Miały być na początku dwa siłowniki po bokach (czerowone) ale jakoś mi się to nie podoba. Potem obmyśliłem że dam łańcuch i koło zębate na sam szczyt i przeciwciężar powieszę na jakiejś szynie na plechach belki osi Z. Albo zamiast ciężaru można tam tez dać siłownik pneumatyczny który będzie ciągnął łańcuch. Punkt przyczepienia łańcucha wychodzi na szufladce osi Z ale lepiej jak by wypadł na środku tego całego wielkiego wrzeciennika. Wtedy szufladka będzie bardziej odciążana od tarcia i kinematycznie to będzie poprawne. Podoba mi się rozwiązanie na tym filmiku:
[youtube][/youtube]
Tylko łańcuchy przyczepić na środku głowicy i było by super.

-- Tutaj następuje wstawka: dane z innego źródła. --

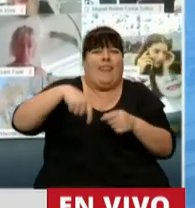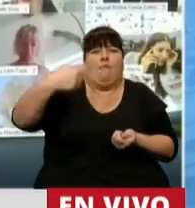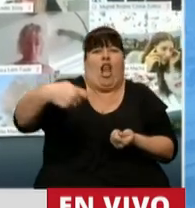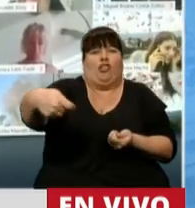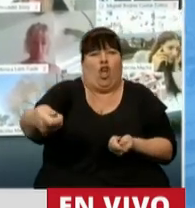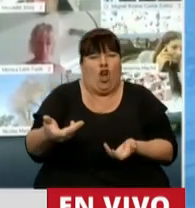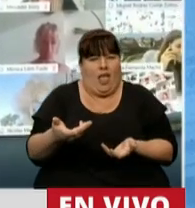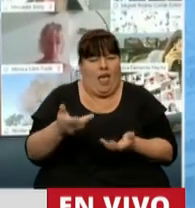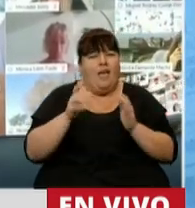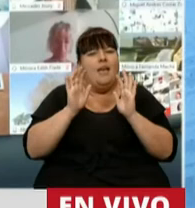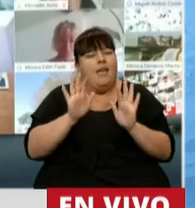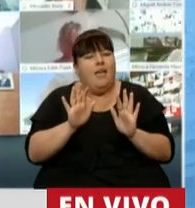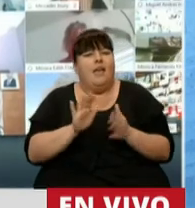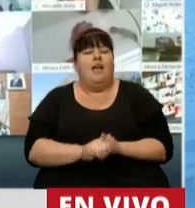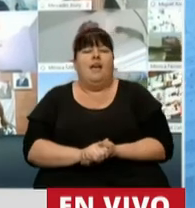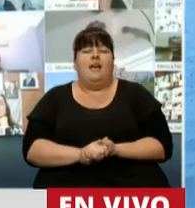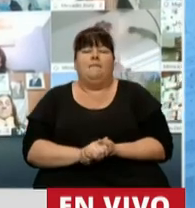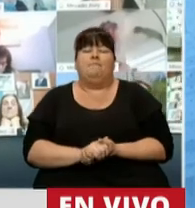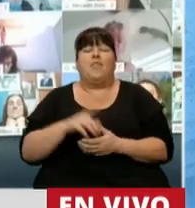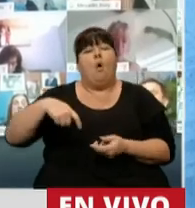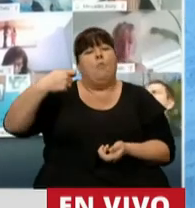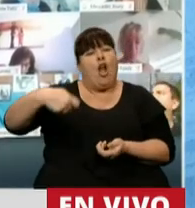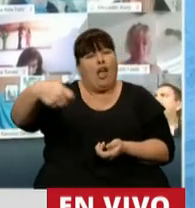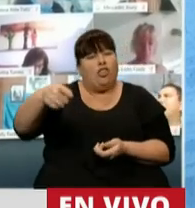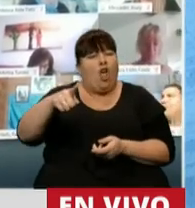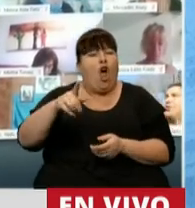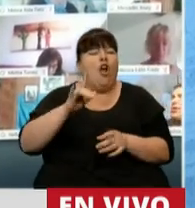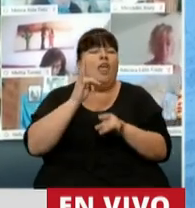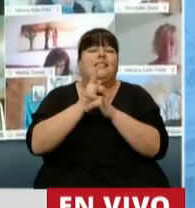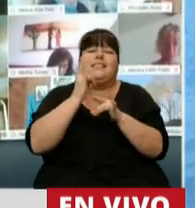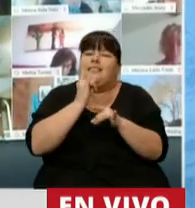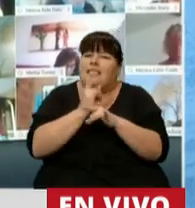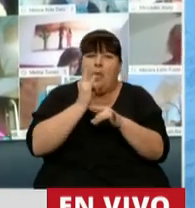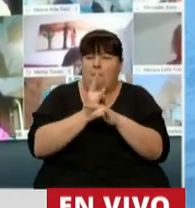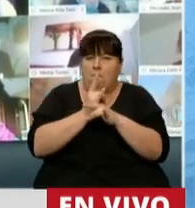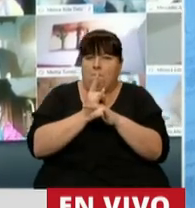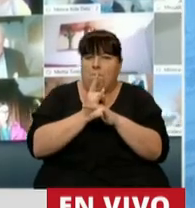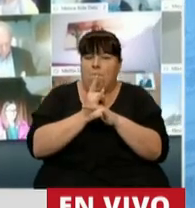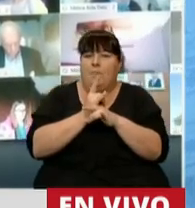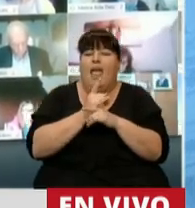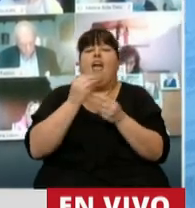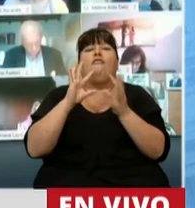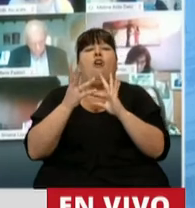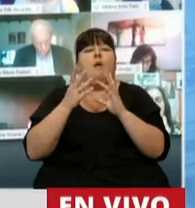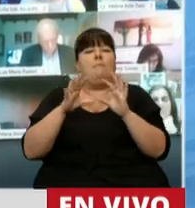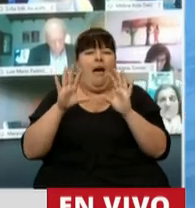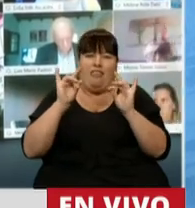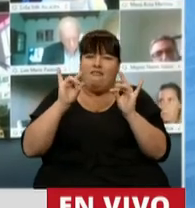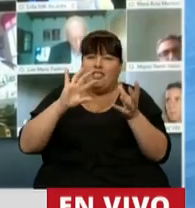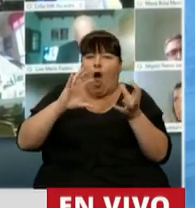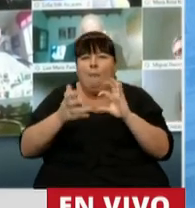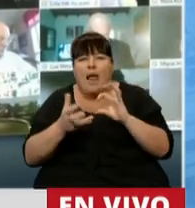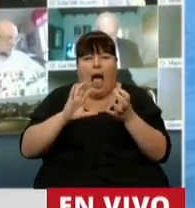moratoria. Mire, una moratoria siempre, siempre es de diseño complejo.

Podpowiedzcie coś bo sam już nie wiem na co się zdecydować. Pneumatyka ma swoje plusy i minusy. Zwykła przeciwwaga grawitacyjna też nie jest idealna. Nie wiem na co się zdecydować. Co gorsza właściciel też nie wie co wybrać. Ma być dobrze i tyle.
To chyba mocno zależy od tego jak szybko ta oś Z będzie podróżować, jeśli nie za szybko to grawitacja + obciążnik, wtedy odpada upierdliwość konieczności posiadania uruchomionego kompresora.